• [Selected excerpt]
All comparisons between pregnancy outcomes are based on recipient level data, using the mean values of the potential prognostic factors from all the transferred embryos. Simple comparisons between cycles yielding a pregnancy, and those which did not, were based on Mann–Whitney U-tests. We used logistic regression, stratifying by the number of embryos transferred, to model the probability of pregnancy and to investigate the association of amino acid measurements after allowing for the known predictors, embryo cell number and morphological grade. Correlations between predictors of pregnancy outcome were assessed using Spearman correlation coefficients. As the amino acid data consisted of 18 separate measurements, which were not statistically independent of each other, we utilized a principal components analysis to reduce the dimensionality of the dataset and provide an objective amalgamation of the amino acid data. In addition we recomputed the probability values for the individual amino acids using an adjustment for multiple testing. For the Mann–Whitney U-tests we used the step-up permutation-based test of Troendle (1995) which explicitly allows for the correlations between the tests. Ten thousand permutations were sampled. This was not practical for the logistic regression analyses so here we used the simpler, more conservative, Holm (1979) test. For presentation of the logistic regression we have normalized the data by the central 90% range of the distribution of each parameter. This enables comparisons between endpoints to be made on the basis of the range of values observed in the population. Analysis of variance (ANOVA) and variance decomposition were used to assess the variance between and within patients, using the data on all embryos.

Results

Spent medium was analysed from 221 embryos from 52 treatment cycles with complete amino acid data. One cycle was excluded from the 53 enrolled, as the amino acid data were incomplete. In all, 113 embryos were transferred into the 52 patients and 18 of the cycles resulted in clinical pregnancy and live birth (34% per oocyte collection) with no miscarriages. These included 14 singleton births and four sets of twins, yielding an overall implantation (live birth) rate of 19.5% per embryo transferred. Patient and treatment cycle parameters are listed in Table I.

• [Instructions for the task]
In the excerpt on embryo amino acid measurements and pregnancy outcome, how many permutations were sampled for the step-up permutation-based test?

• [Data to examine]

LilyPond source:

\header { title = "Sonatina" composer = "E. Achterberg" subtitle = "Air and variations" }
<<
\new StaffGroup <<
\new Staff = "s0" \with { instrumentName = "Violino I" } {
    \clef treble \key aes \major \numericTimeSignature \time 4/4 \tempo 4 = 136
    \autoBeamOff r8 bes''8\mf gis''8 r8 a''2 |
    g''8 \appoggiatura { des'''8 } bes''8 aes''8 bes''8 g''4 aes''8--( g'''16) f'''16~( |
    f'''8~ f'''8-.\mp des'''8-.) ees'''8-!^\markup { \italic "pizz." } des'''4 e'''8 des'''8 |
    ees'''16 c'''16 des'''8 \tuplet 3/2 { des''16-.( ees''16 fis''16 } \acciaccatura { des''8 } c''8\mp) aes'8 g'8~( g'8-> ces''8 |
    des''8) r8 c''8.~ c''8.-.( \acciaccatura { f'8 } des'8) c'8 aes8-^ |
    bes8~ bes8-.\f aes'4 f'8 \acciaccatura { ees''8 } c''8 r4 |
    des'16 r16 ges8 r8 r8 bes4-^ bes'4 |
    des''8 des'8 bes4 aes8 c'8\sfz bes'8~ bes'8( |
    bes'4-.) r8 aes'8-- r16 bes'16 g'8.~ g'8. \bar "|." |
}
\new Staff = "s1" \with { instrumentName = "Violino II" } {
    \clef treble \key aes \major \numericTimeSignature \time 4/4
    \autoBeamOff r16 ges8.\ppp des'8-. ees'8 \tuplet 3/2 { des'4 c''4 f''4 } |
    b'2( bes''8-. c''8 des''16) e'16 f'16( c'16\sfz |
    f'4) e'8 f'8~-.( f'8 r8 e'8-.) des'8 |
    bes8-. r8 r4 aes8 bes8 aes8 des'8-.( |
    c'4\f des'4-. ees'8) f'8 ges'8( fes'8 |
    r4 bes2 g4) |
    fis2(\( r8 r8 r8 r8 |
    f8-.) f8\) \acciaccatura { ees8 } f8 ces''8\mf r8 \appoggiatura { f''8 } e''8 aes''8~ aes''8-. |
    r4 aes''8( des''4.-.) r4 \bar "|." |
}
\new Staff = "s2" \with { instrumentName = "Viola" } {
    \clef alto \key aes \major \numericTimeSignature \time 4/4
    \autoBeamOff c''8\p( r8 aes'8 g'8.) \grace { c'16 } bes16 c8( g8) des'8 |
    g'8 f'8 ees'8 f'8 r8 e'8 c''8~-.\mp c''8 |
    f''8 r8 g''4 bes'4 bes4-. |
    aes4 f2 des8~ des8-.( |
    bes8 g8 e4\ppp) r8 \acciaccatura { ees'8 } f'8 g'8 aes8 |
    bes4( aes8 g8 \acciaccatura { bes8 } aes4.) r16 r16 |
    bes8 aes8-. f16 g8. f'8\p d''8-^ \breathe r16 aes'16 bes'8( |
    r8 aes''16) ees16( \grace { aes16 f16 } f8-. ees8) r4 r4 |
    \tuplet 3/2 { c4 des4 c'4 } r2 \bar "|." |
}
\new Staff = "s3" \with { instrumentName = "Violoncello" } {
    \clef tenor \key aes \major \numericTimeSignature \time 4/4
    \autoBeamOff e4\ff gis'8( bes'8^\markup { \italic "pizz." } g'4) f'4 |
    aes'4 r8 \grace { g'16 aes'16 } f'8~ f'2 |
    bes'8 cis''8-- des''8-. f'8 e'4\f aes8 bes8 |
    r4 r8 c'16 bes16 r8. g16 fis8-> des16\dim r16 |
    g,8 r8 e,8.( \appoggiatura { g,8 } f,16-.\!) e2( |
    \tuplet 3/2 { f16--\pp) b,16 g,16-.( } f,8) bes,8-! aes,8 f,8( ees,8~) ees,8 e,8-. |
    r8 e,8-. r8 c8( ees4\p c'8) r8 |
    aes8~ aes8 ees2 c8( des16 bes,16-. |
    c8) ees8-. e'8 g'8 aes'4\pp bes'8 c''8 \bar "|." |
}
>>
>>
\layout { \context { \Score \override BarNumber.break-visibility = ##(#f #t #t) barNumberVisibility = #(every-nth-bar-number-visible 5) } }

• [Written solution]
Ten thousand permutations were sampled.